That means guilt-free track excursions for the full length of Hyundai’s standard five-year, unlimited-kilometre warranty, as long as the events entered are non-competitive – in other words, not an actual race. Hyundai doesn’t even mind if you fit stickier track day tyres either – something most track junkies are bound to do once the standard Pirelli P-Zero HNs are smoked.
It’s an unexpected vote of confidence in the Hyundai i30 N’s ability to withstand punishment, and something that’s fairly unusual in the world of mainstream manufacturers.
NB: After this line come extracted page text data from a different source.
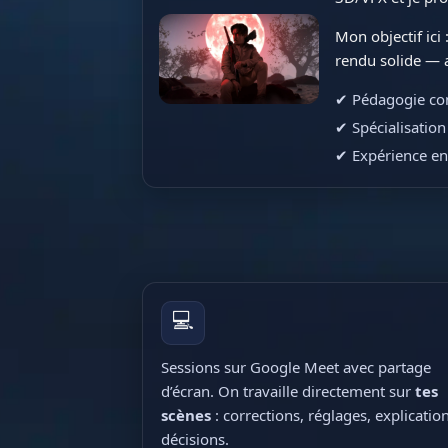
Mon objectif ici
rendu solide — a
✔ Pédagogie conc
✔ Spécialisation
✔ Expérience e
💻
Sessions sur Google Meet avec partage
d’écran. On travaille directement sur
tes
scènes
: corrections, réglages, explication
décisions.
“Hot weather durability testing was carried out in Australia over the summer of 2016-17 as part of i30N N’s global development program, with a number of mechanical and electronic systems verified,” Hyundai Australia senior product planning manager Andrew Tuitahi said. “This is a car that is very familiar with our country already.”
It’s also a car that’s very familiar with race tracks. Developed primarily at Hyundai’s engineering centre located at the challenging Nurburgring Nordschleife in Germany, the i30 N is the first road-going product of Hyundai’s newly minted N Division, headed up by ex-BMW M honcho Albert Biermann.
Producing a stout 202kW and 353Nm (378Nm with overboost), the i30 N is Hyundai’s first tilt at entering the hardcore hot hatch segment, currently populated by the likes of the Volkswagen Golf R, Honda Civic Type R, Ford Focus RS and Peugeot 308 GTi. Unlike those cars, the bulk of which are priced above the $50K mark, the i30 N is priced from an ultra-sharp $39,990.
Other track-ready kit includes an electronically controlled limited slip differential to aid traction (crucial on the front-drive i30 N), downshift rev matching, electronically switchable dampers, launch control and a sizable brake package incorporating 345mm front and 314mm rear rotors. All are standard-issue.
The only glaring omission is an automatic option for the i30 N, though that’ll come later in the car’s life cycle.